La Dolce Vita
From the City of Canals to holidays on the Riviera, the world of luxury eyewear has always been seen through Italian lenses
There is no place richer in art, culture, and fashion than Italy. From its 5,000 museums to countless churches and architectural landmarks, and the safekeeping of over 60 per cent of all the world’s artistic assets, the country’s cultural roots run deep. This is underpinned by a quintessentially Italian understanding of and appreciation for beauty. The notion of taking pride in aesthetics isn’t just instilled in the culture, but informs every aspect of life—and eyewear is very much included in that.
Since the beginning of the 14th century, Italy has been perfecting its manufacturing of optical products.
Some records say it began with Venetian craftsmen, the producers of luxury colourless glass and the creators of “discs for the eyes”, which went on to be known as lenses. However it might have developed, the country boasts unparalleled expertise and craftsmanship, built alongside the innovation and
quality that are so synonymous with fashion and accessories made in the country.
Italy has always been known as a country unafraid to define fashion statements, and one timeless yet distinct Italian eyewear style is the oversized frame. It was, for example, a regular fixture on the nose of
Italian film icon Sophia Loren over several decades; her arsenal of sunglasses spanned angular, round and cat-eye shapes. It’s an easily achievable look with help from Italian eyewear brand Vanni’s extralarge High Line creations. Born in Turin and manufactured not far away, Vanni is at the forefront of creative Italian eyewear design, with styles including butterfly, oval, square or panthos (also known as panto or tea cup style). The essence of the Vanni frames is contained in their exclusive materials: acetates in original patterns and metals with refined finishing.
Another style icon who leaned fiercely into statement-making eyewear was American-born, Venice-based art collector Peggy Guggenheim. Throughout the Fifties and Sixties, she famously influenced a bounty of surrealist artists to wear the daring, colourful, instantly recognisable butterfly glasses she herself favoured. For modern-day takes that draw on her artistic roots, look to Aru Eyewear’s Torma creations, which feature technical and statement layers of tonal hues. Created by architect Daniela Verazzo, with a focus on materials, innovation and functional fit, they are entirely designed and produced within Italy.
Italian-owned 450 Srl presents
Ultra Limited, an immediately identifiable brand that offers a thoroughly customisable point of view: each pair of frames is laser-printed with an innovative serial number and can be personalised with a name or signature. These codes of authenticity and uniqueness are fused with Italian craftsmanship,
unmatched quality and incredible attention to detail, with up to 12 colourful shades on a single pair of glasses. The result is one-of-akind accessories that add a bold, colourful edge to contemporary wardrobes. These dramatic, sculptural sunglasses are regularly spotted on fearless Italian street style favourites and influencer holidaymakers along the Amalfi Coast.
For men’s eyewear, the popular pilot-inspired silhouette was favoured by the late former head of Gucci, Maurizio Gucci, who famously sported an oversized pair throughout the Seventies. A more demure version of the shape, the iconic Persol PO3260S, was championed in
a 1999 movie set in the Fifties that was heavily referenced for its covetable Italian flair, and that featured Jude Law sporting the classic aviator design as his character Dickie Greenleaf. The same style was worn by Italian actor Marcello Mastroianni, who played Marcello Rubini in Federico
Fellini’s Sixties classic La Dolce Vita. It wasn’t Marcello’s only iconic eyewear moment of the decade: the actor was also known for inspiring the trend for thick, angular glasses and sunglasses when he played Guido Anselmi in Fellini’s other masterpiece, 8½.

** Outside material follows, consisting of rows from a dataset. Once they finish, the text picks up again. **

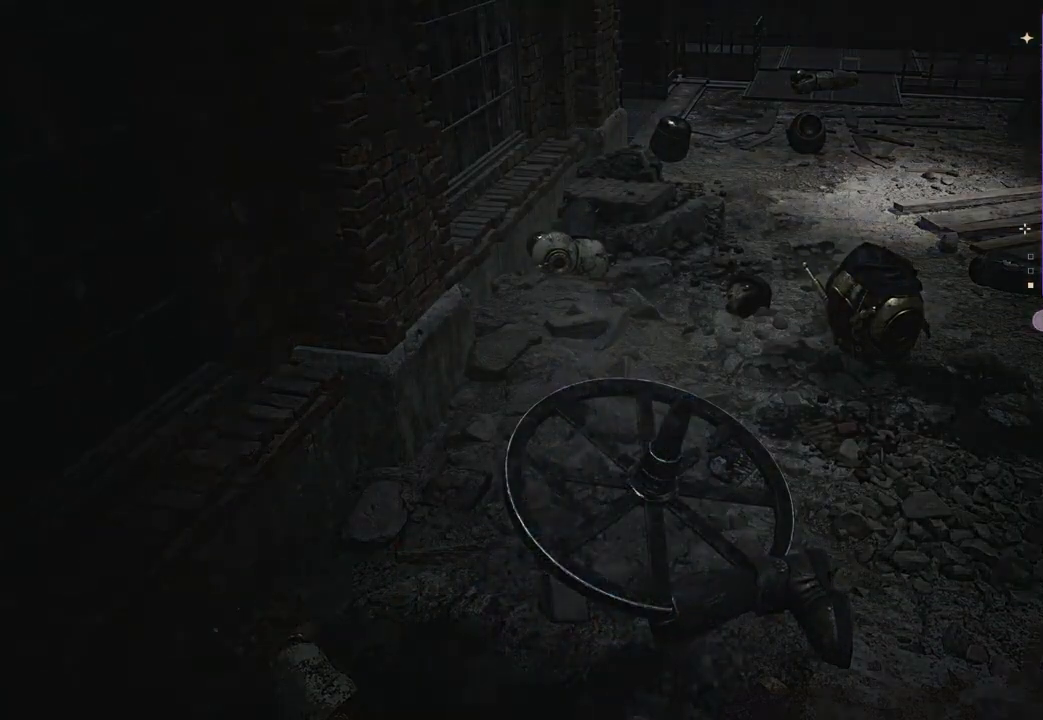
{"buttons": [], "left_stick": "center", "right_stick": "center", "events": []}
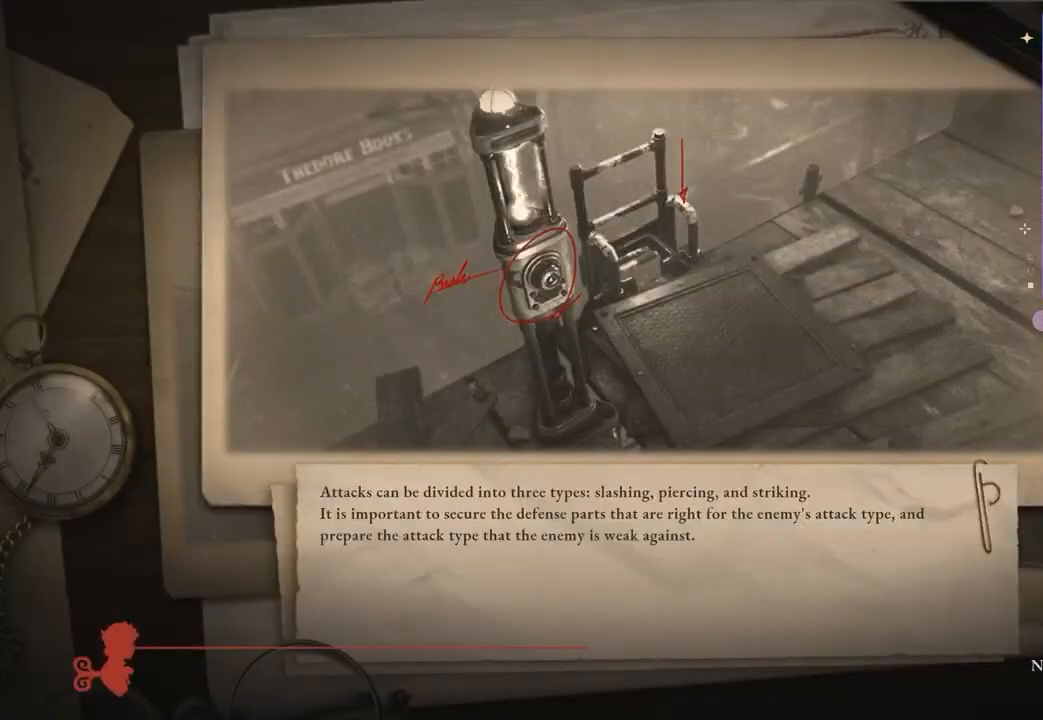
{"buttons": [], "left_stick": "center", "right_stick": "right", "events": [[500, "right_stick", "right"]]}
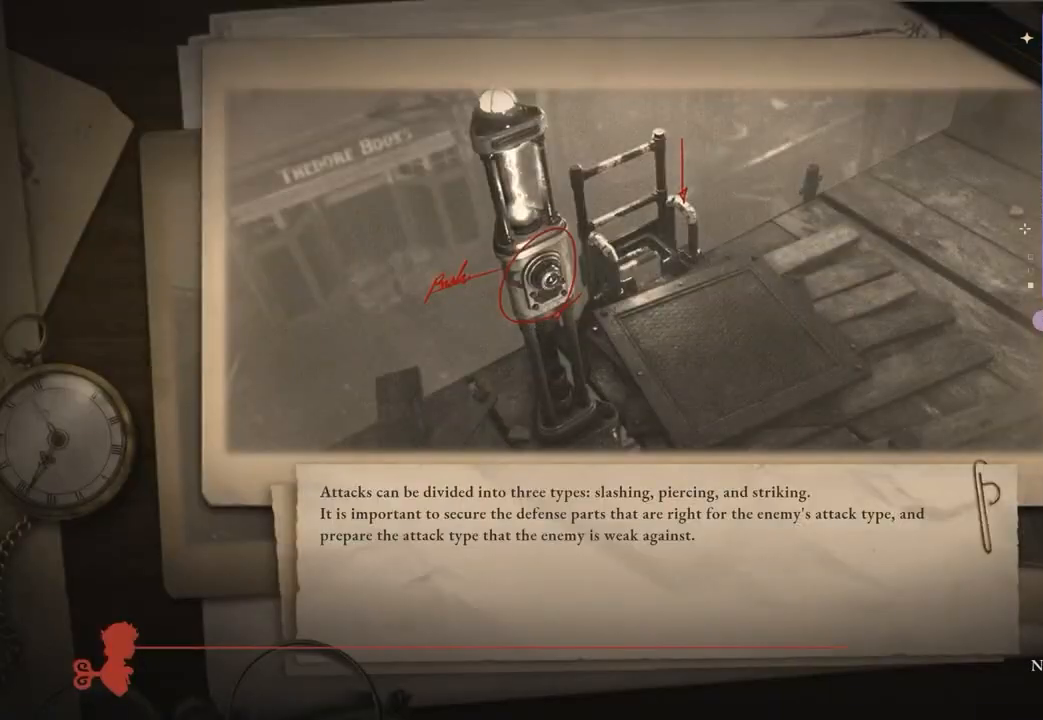
{"buttons": [], "left_stick": "center", "right_stick": "center", "events": [[67, "right_stick", "center"]]}
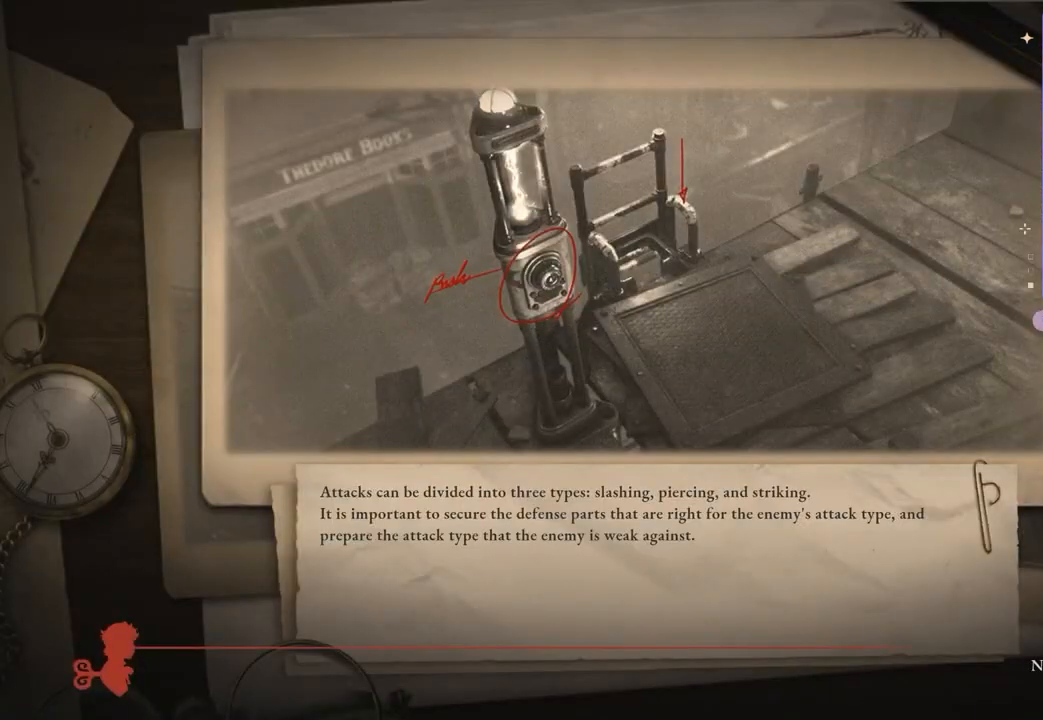
{"buttons": [], "left_stick": "center", "right_stick": "center", "events": []}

While the pandemic delivered a significant hit to the level of eyewear manufacturing in Italy throughout both 2020 and 2021, with production falling to below 50 per cent of its previous level during Italy’s two months of lockdown, 2022 has finally seen a return to pre-covid activity levels. An almost instantaneous recovery has led to an abundance of “Made in Italy” eyewear brands celebrating the return to normality and looking to the future with dynamic new eyewear styles, like the intricately patterned Coco Song creations by Area98, a vibrant, creative Italian eyewear pioneer that draws upon 20 years of
experience and is one of the sector’s most progressive players. Another example of innovation comes in the form of the chromatic curves of Prensil Eyewear’s catalogue. Completely made in Italy and offering an instantly recognisable design, Prensil champions surgical steel—light, flexible, durable—and patented temples that keep the glasses closed and easily hooked on handbags or clothes for added convenience and flair.
The organisation helping to put Italian eyewear brands on the world stage is the Italian Trade Agency, a government body that advocates for the development of “Made in Italy” brands through a global network. With its continuing efforts to champion Italian excellence around the globe, the appreciation of Italian eyewear—in covetable, conversation-starting styles, rich with history and craftsmanship— is only set to grow.